Re: Faster reboots (and a better way of taking crashdumps?)

From: Eric W. Biederman (ebiederm@xmission.com)
Date: Sat Apr 06 2002 - 18:27:40 EST


"Martin J. Bligh" <fletch@aracnet.com> writes:

> My real motivation for this isn't actually faster reboots,
> it's rebooting at all - I have some strange hardware that
> won't do init 6 in traditional ways ... but it might mean
> a faster reboot for others.
>
> What's to stop me rebooting by having machine_restart load
> the first sector of the first disk (as the BIOS does), where
> the LILO code should be, and just jumping to it?

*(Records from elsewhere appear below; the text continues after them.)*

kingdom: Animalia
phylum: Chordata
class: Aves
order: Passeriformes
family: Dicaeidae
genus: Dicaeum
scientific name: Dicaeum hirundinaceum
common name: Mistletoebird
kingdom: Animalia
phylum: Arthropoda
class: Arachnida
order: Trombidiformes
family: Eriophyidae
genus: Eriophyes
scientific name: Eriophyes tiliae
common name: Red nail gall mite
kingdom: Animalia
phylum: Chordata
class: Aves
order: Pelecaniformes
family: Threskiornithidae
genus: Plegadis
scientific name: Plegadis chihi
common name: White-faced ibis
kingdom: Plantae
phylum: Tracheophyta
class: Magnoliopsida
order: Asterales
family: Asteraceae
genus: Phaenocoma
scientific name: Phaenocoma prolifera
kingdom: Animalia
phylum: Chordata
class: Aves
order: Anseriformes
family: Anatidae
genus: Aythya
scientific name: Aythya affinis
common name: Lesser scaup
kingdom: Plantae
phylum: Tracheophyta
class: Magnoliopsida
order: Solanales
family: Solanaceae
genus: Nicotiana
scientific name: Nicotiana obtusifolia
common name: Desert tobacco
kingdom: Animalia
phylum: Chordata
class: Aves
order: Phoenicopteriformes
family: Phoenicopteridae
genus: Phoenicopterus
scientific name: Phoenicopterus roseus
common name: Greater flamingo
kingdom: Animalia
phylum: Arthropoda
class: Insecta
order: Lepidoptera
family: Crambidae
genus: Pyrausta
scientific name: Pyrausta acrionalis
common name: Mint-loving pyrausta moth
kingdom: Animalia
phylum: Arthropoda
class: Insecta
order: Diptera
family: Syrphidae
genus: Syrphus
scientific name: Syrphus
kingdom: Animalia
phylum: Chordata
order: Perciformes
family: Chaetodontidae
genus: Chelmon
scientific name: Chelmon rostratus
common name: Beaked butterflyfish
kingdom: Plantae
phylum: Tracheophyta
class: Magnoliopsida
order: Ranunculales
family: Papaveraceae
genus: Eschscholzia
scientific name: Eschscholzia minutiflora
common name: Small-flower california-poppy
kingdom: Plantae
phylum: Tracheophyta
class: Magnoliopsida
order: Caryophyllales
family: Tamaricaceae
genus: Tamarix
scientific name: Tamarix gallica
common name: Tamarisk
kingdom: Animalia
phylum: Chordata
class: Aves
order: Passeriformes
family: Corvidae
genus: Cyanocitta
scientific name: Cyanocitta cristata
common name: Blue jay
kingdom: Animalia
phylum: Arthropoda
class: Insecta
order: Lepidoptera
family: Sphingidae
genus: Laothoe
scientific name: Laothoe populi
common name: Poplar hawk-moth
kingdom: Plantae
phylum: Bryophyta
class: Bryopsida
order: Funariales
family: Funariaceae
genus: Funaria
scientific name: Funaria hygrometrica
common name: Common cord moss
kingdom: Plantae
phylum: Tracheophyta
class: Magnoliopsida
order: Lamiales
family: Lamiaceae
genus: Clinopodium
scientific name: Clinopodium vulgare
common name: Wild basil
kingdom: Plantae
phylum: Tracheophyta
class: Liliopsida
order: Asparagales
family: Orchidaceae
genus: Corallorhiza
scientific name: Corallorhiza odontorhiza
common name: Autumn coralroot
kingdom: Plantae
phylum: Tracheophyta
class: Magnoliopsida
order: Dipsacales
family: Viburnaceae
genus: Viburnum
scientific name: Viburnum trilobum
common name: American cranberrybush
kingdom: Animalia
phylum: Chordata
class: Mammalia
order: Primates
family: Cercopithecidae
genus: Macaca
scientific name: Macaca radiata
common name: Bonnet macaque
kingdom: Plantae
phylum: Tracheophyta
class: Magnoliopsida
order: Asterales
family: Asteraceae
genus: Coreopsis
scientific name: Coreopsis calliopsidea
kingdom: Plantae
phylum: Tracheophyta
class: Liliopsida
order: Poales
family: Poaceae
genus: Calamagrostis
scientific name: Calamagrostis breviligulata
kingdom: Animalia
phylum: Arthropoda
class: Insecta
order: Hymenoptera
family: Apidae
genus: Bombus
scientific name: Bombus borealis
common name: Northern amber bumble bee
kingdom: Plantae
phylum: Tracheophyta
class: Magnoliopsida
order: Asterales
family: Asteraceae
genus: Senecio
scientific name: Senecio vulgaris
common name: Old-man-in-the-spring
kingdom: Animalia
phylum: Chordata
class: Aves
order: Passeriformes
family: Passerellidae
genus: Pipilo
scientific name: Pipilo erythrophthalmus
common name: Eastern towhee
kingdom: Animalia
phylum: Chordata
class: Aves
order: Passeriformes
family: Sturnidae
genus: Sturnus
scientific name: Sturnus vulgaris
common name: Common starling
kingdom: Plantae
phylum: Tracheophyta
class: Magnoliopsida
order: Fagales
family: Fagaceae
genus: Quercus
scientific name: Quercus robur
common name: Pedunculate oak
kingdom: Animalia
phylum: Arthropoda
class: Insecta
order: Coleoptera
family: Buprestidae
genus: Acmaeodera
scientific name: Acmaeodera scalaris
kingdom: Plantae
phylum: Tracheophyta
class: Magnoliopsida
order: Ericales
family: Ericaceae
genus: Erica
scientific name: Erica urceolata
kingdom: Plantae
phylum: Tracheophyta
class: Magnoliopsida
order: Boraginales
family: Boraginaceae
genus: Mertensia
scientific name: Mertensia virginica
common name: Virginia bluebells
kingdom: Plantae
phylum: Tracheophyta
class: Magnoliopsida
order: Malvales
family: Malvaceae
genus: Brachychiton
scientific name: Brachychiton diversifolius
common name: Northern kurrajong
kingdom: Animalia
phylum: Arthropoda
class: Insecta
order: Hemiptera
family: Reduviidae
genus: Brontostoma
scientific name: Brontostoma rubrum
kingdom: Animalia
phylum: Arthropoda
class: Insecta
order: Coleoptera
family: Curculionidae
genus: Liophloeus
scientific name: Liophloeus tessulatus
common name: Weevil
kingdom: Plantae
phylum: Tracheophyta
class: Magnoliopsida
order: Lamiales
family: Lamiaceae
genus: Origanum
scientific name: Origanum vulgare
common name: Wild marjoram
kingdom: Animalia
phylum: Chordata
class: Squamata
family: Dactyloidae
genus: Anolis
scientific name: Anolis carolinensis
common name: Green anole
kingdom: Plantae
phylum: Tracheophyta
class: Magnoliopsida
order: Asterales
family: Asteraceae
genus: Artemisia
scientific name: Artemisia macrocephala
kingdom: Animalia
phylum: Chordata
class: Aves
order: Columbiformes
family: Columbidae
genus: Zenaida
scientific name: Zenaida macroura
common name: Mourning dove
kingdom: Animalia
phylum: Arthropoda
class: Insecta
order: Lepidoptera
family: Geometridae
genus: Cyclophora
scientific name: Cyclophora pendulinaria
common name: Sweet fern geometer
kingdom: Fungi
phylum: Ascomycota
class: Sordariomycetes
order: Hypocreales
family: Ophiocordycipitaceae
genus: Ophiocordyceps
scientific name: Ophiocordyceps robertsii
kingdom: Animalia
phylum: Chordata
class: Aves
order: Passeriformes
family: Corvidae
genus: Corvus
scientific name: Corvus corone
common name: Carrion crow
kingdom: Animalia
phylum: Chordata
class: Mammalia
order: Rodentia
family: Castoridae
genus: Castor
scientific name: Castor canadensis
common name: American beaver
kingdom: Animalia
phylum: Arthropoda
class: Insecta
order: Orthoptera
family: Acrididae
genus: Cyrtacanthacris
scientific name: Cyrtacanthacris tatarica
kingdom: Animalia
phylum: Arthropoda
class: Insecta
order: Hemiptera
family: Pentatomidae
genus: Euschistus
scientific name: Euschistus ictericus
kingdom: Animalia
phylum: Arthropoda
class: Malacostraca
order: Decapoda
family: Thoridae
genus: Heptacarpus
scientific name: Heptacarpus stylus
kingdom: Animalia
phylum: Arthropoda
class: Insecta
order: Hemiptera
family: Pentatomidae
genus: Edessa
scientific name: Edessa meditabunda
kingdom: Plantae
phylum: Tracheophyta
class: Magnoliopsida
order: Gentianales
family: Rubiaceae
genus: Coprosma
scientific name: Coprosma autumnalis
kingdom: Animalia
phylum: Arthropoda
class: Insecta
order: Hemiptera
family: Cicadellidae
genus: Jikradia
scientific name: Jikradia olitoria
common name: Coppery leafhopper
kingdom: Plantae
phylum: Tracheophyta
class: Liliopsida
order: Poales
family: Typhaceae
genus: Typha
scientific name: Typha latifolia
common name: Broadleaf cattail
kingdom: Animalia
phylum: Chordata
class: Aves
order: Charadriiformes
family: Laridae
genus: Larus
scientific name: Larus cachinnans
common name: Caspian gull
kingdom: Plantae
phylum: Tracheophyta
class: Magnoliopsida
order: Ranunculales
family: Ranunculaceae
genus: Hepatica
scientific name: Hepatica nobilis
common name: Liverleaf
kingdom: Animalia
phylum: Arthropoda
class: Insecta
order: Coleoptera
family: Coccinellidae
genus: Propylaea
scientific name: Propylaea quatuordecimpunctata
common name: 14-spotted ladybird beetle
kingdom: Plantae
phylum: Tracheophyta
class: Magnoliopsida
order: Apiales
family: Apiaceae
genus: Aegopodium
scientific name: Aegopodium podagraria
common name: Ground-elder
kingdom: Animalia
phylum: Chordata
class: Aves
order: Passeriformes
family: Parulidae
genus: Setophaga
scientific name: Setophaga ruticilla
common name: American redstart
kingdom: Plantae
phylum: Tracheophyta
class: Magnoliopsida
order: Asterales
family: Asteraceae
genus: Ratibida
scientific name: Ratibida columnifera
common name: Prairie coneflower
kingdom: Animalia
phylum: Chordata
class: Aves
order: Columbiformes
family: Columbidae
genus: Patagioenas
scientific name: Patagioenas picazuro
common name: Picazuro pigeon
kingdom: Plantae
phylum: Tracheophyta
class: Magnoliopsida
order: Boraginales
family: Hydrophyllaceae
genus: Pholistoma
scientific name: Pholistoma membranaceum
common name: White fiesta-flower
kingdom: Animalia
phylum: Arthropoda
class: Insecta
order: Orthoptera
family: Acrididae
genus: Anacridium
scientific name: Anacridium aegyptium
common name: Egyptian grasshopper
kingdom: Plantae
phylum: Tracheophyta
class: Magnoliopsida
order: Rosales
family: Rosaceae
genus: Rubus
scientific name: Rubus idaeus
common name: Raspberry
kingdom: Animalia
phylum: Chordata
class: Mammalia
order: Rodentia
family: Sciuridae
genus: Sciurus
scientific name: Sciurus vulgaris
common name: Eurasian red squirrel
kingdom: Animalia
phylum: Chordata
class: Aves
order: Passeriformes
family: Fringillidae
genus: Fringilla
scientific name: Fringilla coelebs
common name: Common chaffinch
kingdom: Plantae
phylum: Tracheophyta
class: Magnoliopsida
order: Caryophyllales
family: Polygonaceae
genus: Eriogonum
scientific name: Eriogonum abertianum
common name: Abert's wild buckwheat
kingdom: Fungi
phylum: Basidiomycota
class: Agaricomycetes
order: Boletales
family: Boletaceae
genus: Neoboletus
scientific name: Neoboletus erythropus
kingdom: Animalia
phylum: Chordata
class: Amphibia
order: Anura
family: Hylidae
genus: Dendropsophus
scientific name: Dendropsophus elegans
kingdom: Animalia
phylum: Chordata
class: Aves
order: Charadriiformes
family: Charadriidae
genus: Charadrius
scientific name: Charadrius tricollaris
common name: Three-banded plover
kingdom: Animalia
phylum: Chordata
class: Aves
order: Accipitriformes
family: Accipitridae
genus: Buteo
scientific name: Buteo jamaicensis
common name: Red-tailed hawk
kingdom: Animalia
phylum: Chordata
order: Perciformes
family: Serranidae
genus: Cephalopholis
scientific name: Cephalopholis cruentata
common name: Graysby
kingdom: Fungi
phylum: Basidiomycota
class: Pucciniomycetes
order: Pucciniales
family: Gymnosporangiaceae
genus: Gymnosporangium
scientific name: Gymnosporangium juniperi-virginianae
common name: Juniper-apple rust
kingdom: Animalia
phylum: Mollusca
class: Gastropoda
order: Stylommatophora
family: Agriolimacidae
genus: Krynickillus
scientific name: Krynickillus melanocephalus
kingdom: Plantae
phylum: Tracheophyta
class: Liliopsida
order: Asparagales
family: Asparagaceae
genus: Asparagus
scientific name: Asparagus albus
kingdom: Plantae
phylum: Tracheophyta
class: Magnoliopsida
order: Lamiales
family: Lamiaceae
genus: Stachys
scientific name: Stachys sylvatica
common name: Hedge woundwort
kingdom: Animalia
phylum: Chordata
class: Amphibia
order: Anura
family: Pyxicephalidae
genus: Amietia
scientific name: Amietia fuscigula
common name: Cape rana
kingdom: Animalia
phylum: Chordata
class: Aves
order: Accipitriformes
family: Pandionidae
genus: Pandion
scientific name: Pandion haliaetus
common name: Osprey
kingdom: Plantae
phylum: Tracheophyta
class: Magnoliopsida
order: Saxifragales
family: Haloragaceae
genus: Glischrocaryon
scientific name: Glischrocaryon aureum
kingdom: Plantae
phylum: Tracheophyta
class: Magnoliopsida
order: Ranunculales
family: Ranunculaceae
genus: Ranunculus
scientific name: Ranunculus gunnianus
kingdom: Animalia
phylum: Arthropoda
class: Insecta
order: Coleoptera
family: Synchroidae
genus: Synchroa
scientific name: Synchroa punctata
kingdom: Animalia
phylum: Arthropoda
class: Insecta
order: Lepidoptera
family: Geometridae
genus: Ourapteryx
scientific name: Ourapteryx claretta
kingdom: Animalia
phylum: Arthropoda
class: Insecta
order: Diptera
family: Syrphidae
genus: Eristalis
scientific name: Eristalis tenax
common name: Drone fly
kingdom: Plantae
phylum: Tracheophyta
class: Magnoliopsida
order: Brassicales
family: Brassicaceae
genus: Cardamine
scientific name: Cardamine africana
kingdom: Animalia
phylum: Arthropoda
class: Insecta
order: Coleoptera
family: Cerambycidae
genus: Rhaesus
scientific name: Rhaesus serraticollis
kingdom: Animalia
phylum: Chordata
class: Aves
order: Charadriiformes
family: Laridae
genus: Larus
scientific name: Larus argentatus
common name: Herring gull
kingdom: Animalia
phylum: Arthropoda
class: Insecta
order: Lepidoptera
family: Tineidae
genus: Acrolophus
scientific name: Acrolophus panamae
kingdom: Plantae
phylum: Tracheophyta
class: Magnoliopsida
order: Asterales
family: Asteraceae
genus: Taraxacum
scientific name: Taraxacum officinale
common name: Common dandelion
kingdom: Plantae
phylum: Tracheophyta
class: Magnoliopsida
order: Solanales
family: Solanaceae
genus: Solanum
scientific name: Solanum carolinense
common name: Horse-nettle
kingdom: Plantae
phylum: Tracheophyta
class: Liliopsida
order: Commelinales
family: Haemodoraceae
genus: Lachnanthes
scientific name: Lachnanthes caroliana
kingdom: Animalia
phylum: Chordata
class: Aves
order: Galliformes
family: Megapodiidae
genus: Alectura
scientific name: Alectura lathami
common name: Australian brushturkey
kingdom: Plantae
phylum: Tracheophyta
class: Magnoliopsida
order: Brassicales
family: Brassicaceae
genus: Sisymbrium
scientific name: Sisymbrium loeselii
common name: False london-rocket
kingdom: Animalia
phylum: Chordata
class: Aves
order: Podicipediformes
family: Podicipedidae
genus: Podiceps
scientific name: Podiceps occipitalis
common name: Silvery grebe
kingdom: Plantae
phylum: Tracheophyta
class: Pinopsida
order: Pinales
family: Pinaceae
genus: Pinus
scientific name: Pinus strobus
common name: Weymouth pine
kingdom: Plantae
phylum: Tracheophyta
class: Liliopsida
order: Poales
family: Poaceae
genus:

Be very careful with loading a boot sector. The problem is
that lilo will ask the BIOS to drive the disk, and the disk
is almost certainly in a different state than when the BIOS left it,
and the BIOS hasn't been given a reset state command. Without letting
the BIOS know you did something strange you are going out and looking
for trouble.

But if you can load a boot sector you can just about as easily load
the whole kernel, which on startup will only ask the BIOS hardware
information and not to drive the hardware (which should be safe).

> 1. Are there tables that are created by the BIOS that we
> destroy during Linux runtime? mps tables spring to mind -
> I can't see where we preserve them ...

Generally MPS tables are in regions of memory that we preserve anyway.

> 2. Things that are reset by reboot that we don't reset during
> normal kernel boot?

A sane BIOS will toggle the board level reset line on reboot.
The all don't but that makes it look like a fresh boot, with
a negligible speed penalty.

> As a side effect, this means we could potentially take
> crashdumps on the way up, rather than the way down, so
> the kernel is more likely to be in a working state (we'd
> have to load a minimal kernel / crashdumper to take the
> dump first ... this is similar to what we did with PTX).

I guess if you were careful you could. The fact that you can't rely
on the BIOS to drive the hardware is significant though.